The moabb (Mother of All BCI Benchmarks) repository provides standardized evaluation protocols for comparing Riemannian and Euclidean classifiers across public EEG datasets. For teams building clinical BCI software, it is worth running systematic benchmarks on MOABB before committing to a classification approach — the performance differences between methods are dataset-dependent, and Riemannian methods do not universally win on every task. Their advantage is most pronounced exactly where it matters for clinical deployment: in cross-session and cross-subject evaluation conditions, rather than within-session held-out test sets.
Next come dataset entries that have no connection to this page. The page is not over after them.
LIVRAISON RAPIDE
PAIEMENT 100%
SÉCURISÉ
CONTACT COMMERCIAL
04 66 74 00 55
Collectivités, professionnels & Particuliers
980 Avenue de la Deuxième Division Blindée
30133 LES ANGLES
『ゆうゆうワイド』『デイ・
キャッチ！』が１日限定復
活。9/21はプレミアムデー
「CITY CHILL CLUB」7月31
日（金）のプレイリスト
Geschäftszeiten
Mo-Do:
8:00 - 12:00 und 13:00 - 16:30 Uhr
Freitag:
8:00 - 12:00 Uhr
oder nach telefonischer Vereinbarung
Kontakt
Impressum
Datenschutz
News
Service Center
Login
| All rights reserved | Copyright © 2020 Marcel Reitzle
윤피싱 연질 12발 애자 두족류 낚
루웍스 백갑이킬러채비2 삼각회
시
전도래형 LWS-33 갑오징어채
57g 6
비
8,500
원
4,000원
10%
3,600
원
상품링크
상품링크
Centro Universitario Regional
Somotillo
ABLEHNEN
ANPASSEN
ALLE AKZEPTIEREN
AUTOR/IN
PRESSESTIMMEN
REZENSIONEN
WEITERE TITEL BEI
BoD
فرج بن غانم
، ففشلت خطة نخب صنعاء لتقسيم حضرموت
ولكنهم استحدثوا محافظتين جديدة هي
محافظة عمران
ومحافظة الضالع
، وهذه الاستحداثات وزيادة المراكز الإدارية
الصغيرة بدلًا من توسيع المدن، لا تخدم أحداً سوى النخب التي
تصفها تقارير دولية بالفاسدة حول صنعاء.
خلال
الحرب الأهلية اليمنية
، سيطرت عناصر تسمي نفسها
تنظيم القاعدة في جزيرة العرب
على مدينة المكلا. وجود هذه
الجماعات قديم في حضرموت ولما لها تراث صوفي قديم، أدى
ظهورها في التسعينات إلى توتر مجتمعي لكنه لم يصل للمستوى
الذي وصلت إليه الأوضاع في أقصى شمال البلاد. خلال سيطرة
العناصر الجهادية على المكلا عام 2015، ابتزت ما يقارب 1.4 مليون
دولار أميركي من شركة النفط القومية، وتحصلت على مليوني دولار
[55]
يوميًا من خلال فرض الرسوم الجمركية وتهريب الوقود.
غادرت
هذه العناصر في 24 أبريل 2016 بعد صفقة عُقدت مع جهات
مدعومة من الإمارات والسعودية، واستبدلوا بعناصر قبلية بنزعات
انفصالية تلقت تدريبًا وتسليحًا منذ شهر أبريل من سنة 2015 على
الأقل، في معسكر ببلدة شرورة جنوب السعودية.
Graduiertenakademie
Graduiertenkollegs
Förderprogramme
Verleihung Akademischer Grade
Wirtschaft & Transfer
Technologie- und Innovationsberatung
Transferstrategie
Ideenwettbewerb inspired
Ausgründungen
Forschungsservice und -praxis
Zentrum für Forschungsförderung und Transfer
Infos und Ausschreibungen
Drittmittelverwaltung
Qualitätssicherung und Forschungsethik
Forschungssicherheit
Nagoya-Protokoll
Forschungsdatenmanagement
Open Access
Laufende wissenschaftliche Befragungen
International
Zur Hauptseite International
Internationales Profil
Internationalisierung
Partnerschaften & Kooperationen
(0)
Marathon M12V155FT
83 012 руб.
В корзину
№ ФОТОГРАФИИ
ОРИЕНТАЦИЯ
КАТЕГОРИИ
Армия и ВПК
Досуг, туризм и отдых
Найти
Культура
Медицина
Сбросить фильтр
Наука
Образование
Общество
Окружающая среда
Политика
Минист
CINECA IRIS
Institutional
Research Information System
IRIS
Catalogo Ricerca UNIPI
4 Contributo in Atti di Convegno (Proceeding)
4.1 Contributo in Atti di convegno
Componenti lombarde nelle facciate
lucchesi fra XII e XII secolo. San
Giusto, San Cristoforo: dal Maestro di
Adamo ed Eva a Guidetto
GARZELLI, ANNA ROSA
That distinction — within-session vs. cross-session evaluation — is the most important methodological choice you will make when benchmarking a motor-imagery decoder. Reporting only within-session accuracy is common in research but irrelevant for clinical systems. A decoder that achieves 90% within-session but 65% cross-session is not a clinical decoder. A decoder that achieves 82% within-session and 79% cross-session — as Riemannian approaches consistently demonstrate on open datasets — is.